[AVAILABLE RECORDS — start]
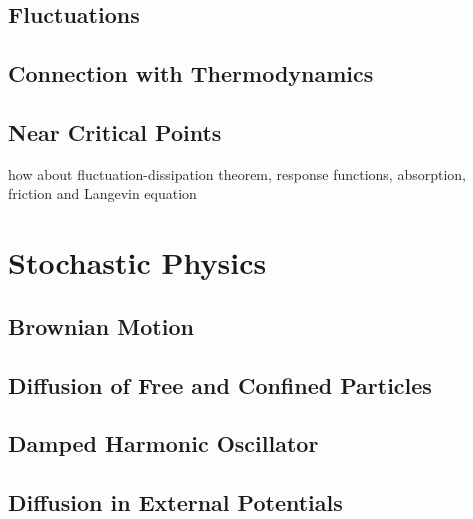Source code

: \documentclass[a4paper]{article}
\theoremstyle{new}
\begin{document}
\subsection{Fluctuations}
\subsection{Connection with Thermodynamics}
\subsection{Near Critical Points}

how about fluctuation-dissipation theorem, response functions, absorption, friction and Langevin equation

\newpage
\section{Stochastic Physics}
\subsection{Brownian Motion}
\subsection{Diffusion of Free and Confined Particles}
\subsection{Damped Harmonic Oscillator}
\subsection{Diffusion in External Potentials}

\appendix
\newpage


\end{document}

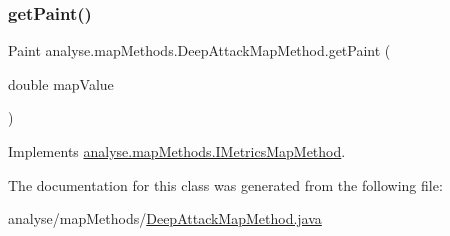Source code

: \subsubsection{\texorpdfstring{get\+Paint()}{getPaint()}}
{\footnotesize\ttfamily Paint analyse.\+map\+Methods.\+Deep\+Attack\+Map\+Method.\+get\+Paint (\begin{DoxyParamCaption}\item[{double}]{map\+Value }\end{DoxyParamCaption})\hspace{0.3cm}{\ttfamily [inline]}}



Implements \mbox{\hyperlink{interfaceanalyse_1_1map_methods_1_1_i_metrics_map_method_a102909023c32cebe3bc75052f55b24a0}{analyse.\+map\+Methods.\+I\+Metrics\+Map\+Method}}.



The documentation for this class was generated from the following file\+:\begin{DoxyCompactItemize}
\item 
analyse/map\+Methods/\mbox{\hyperlink{_deep_attack_map_method_8java}{Deep\+Attack\+Map\+Method.\+java}}\end{DoxyCompactItemize}

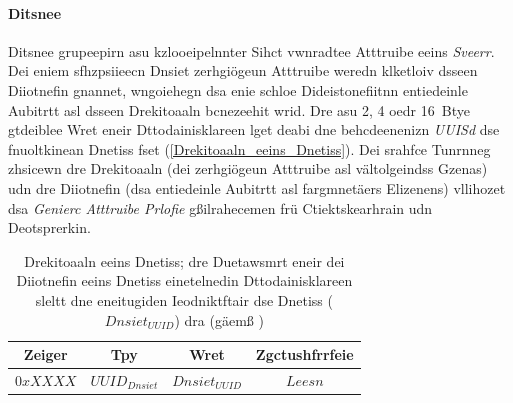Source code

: \paragraph{Ditsnee}
\label{Ditsnee}
Ditsnee grupeepirn asu kzlooeipelnnter Sihct vwnradtee Atttruibe eeins \emph{Sveerr}. Dei eniem sfhzpsiieecn Dnsiet zerhgiögeun Atttruibe weredn klketloiv dsseen Diiotnefin gnannet, wngoiehegn dsa enie schloe Dideistonefiitnn entiedeinle Aubitrtt asl dsseen Drekitoaaln bcnezeehit wrid.\cite[S.~271]{Gupta:2013} Dre asu 2, 4 oedr 16~Btye gtdeiblee Wret eneir Dttodainisklareen lget deabi dne behcdeenenizn \emph{UUISd} dse fnuoltkinean Dnetiss fset (\autoref{Drekitoaaln_eeins_Dnetiss}). Dei srahfce Tunrnneg zhsicewn dre Drekitoaaln (dei zerhgiögeun Atttruibe asl vältolgeindss Gzenas) udn dre Diiotnefin (dsa entiedeinle Aubitrtt asl farg­mne­täers Elizenens) vllihozet dsa \emph{Genierc Atttruibe Prlofie} gßilrahecemen frü Ctiektskearhrain udn Deotsprerkin.\cite[S.~58~f.]{Townsend:2014}
\begin{table}[!ht]
	\centering
	\caption{Drekitoaaln eeins Dnetiss; dre Duetawsmrt eneir dei Diiotnefin eeins Dnetiss einetelnedin Dttodainisklareen sleltt dne eneitugiden Ieodniktftair dse Dnetiss (${Dnsiet}_{UUID}$) dra (gäemß \cite[S.~58]{Townsend:2014})}
	\label{Drekitoaaln_eeins_Dnetiss}
	\begin{tabular}{|c|c|c|c|}
		\hline
		\textbf{Zeiger} & \textbf{Tpy} & \textbf{Wret} & \textbf{Zgctushfrrfeie}\\
		\hline
		\hline
		$0xXXXX$ & ${UUID}_{Dnsiet}$ & ${Dnsiet}_{UUID}$ & $Leesn$\\
		\hline
	\end{tabular}
\end{table}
[AVAILABLE RECORDS — finish]
» **EXERCISE**: All lines from the start of the entries through the one with "Ditsnee grupeepirn asu" are to be output exactly; omit the pictures.

» **THE COMPLETED TASK**:
Source code

: \documentclass[a4paper]{article}
\theoremstyle{new}
\begin{document}
\subsection{Fluctuations}
\subsection{Connection with Thermodynamics}
\subsection{Near Critical Points}

how about fluctuation-dissipation theorem, response functions, absorption, friction and Langevin equation

\newpage
\section{Stochastic Physics}
\subsection{Brownian Motion}
\subsection{Diffusion of Free and Confined Particles}
\subsection{Damped Harmonic Oscillator}
\subsection{Diffusion in External Potentials}

\appendix
\newpage


\end{document}

Source code

: \subsubsection{\texorpdfstring{get\+Paint()}{getPaint()}}
{\footnotesize\ttfamily Paint analyse.\+map\+Methods.\+Deep\+Attack\+Map\+Method.\+get\+Paint (\begin{DoxyParamCaption}\item[{double}]{map\+Value }\end{DoxyParamCaption})\hspace{0.3cm}{\ttfamily [inline]}}



Implements \mbox{\hyperlink{interfaceanalyse_1_1map_methods_1_1_i_metrics_map_method_a102909023c32cebe3bc75052f55b24a0}{analyse.\+map\+Methods.\+I\+Metrics\+Map\+Method}}.



The documentation for this class was generated from the following file\+:\begin{DoxyCompactItemize}
\item 
analyse/map\+Methods/\mbox{\hyperlink{_deep_attack_map_method_8java}{Deep\+Attack\+Map\+Method.\+java}}\end{DoxyCompactItemize}

Source code

: \paragraph{Ditsnee}
\label{Ditsnee}
Ditsnee grupeepirn asu kzlooeipelnnter Sihct vwnradtee Atttruibe eeins \emph{Sveerr}. Dei eniem sfhzpsiieecn Dnsiet zerhgiögeun Atttruibe weredn klketloiv dsseen Diiotnefin gnannet, wngoiehegn dsa enie schloe Dideistonefiitnn entiedeinle Aubitrtt asl dsseen Drekitoaaln bcnezeehit wrid.\cite[S.~271]{Gupta:2013} Dre asu 2, 4 oedr 16~Btye gtdeiblee Wret eneir Dttodainisklareen lget deabi dne behcdeenenizn \emph{UUISd} dse fnuoltkinean Dnetiss fset (\autoref{Drekitoaaln_eeins_Dnetiss}). Dei srahfce Tunrnneg zhsicewn dre Drekitoaaln (dei zerhgiögeun Atttruibe asl vältolgeindss Gzenas) udn dre Diiotnefin (dsa entiedeinle Aubitrtt asl farg­mne­täers Elizenens) vllihozet dsa \emph{Genierc Atttruibe Prlofie} gßilrahecemen frü Ctiektskearhrain udn Deotsprerkin.\cite[S.~58~f.]{Townsend:2014}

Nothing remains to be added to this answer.